После этого он принялся восхвалять жениха — сначала личные его достоинства, как то: честность, трезвость, деликатность обращения и сыновнюю привязанность, затем происхождение его, ибо принадлежал он к благородному семейству, пользующемуся всеобщим уважением, и, наконец, его богатство. Тут он сообщил, что пан Владысь был единственным наследником, так как сестры его все повыходили замуж, получив надлежащее приданое. Отец же его был уже не однодворец, а, можно сказать, помещик, владелец чуть не двадцати пяти десятин пахотной земли, и жил как бы на отдельном хуторе. Дом у него был о двух половинах, на скотном дворе красовалось десять отличных коров, а вокруг дома недавно был насажен фруктовый сад в сто деревьев. Кроме этого видимого добра, можно было найти у него и много такого, чего никто не видел и что, как добрый отец, он бережно копил и тщательно прятал для своего единственного и дражайшего сына. Но об этом говорить незачем, если нельзя показать товар лицом. Все, однако, знают пана Онуфрия Цыдзика и понимают, что отнюдь не пустой кошель и не порожние сундуки достанутся в наследство его сыну.
В этом месте сват прервал свою речь и, откинув назад огненные волосы, обвел взглядом слушателей, явно отыскивая среди них чье-то лицо.
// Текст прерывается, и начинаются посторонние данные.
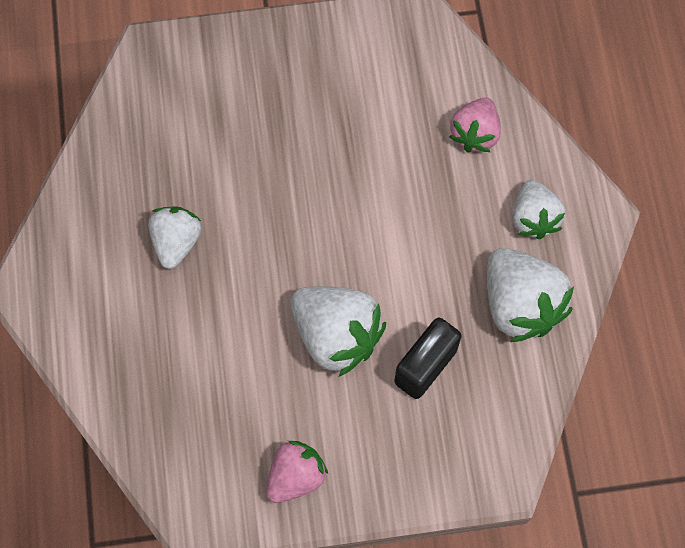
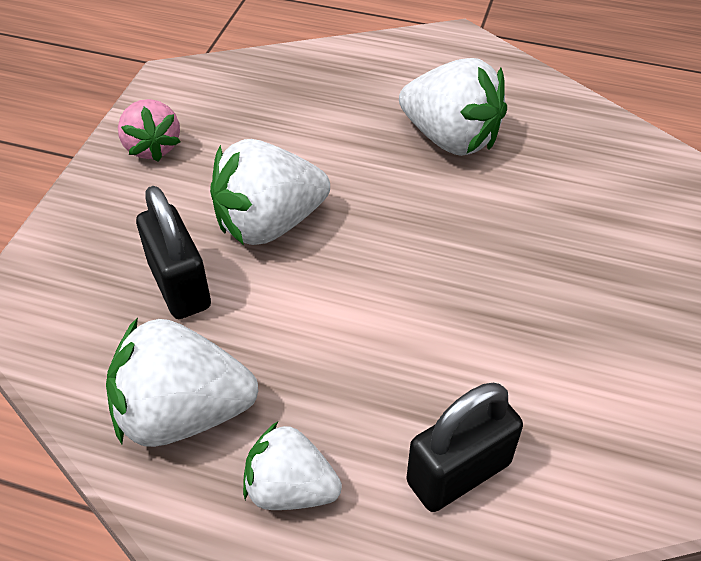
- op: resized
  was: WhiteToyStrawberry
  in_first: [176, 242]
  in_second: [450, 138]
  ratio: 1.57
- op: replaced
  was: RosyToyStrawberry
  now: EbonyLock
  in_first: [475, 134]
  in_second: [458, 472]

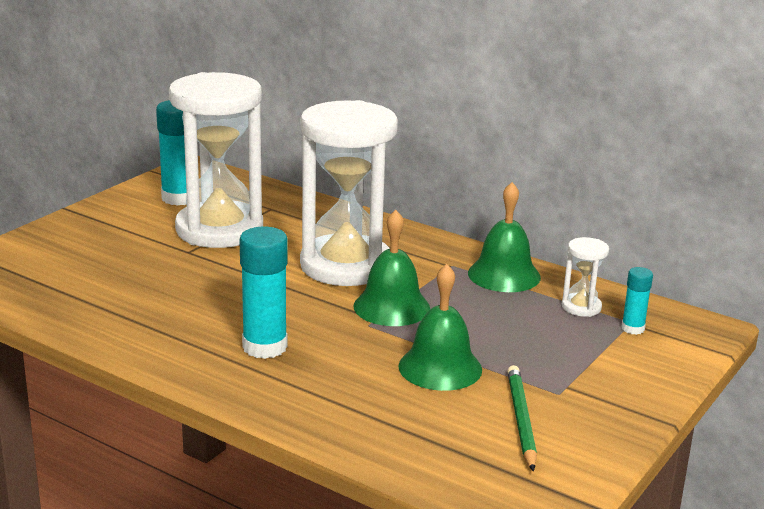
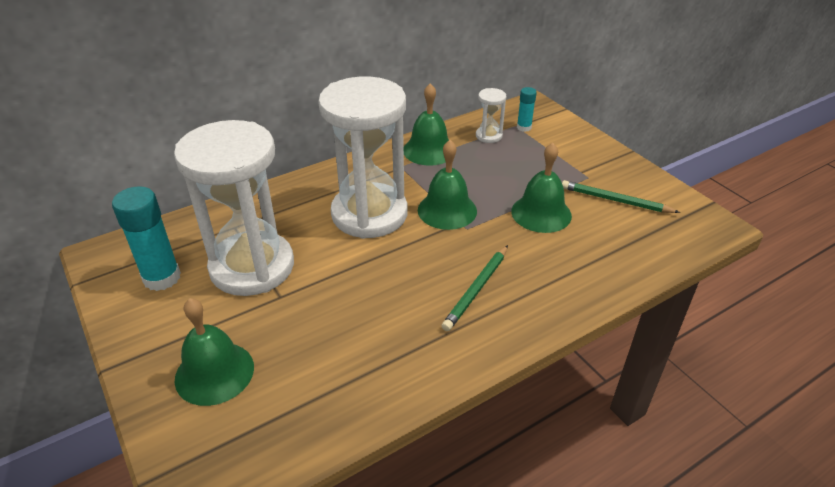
- op: added
  now: EmeraldBell
  in_second: [214, 373]
- op: replaced
  was: TurquoiseStickOfGlue
  now: EmeraldLeadPencil
  in_first: [265, 347]
  in_second: [476, 289]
Однако не нашел его, ибо та, ради которой главным образом лились потоки его красноречья, забилась в дальний угол горницы, укрывшись позади стоявших вокруг стола мужчин. Она вся пылала, обуреваемая противоречивыми, хотя и равно жгучими чувствами гнева и гордости. Гневаясь на брата, который ей подставил эту ловушку, она в то же время была ослеплена ее великолепием. Уже и прежде она не раз слышала о богатствах Онуфрия Цыдзика, но теперь, когда Ясьмонт принялся подробно перечислять их и описывать, у нее голова закружилась от мысли, что она может стать их хозяйкой.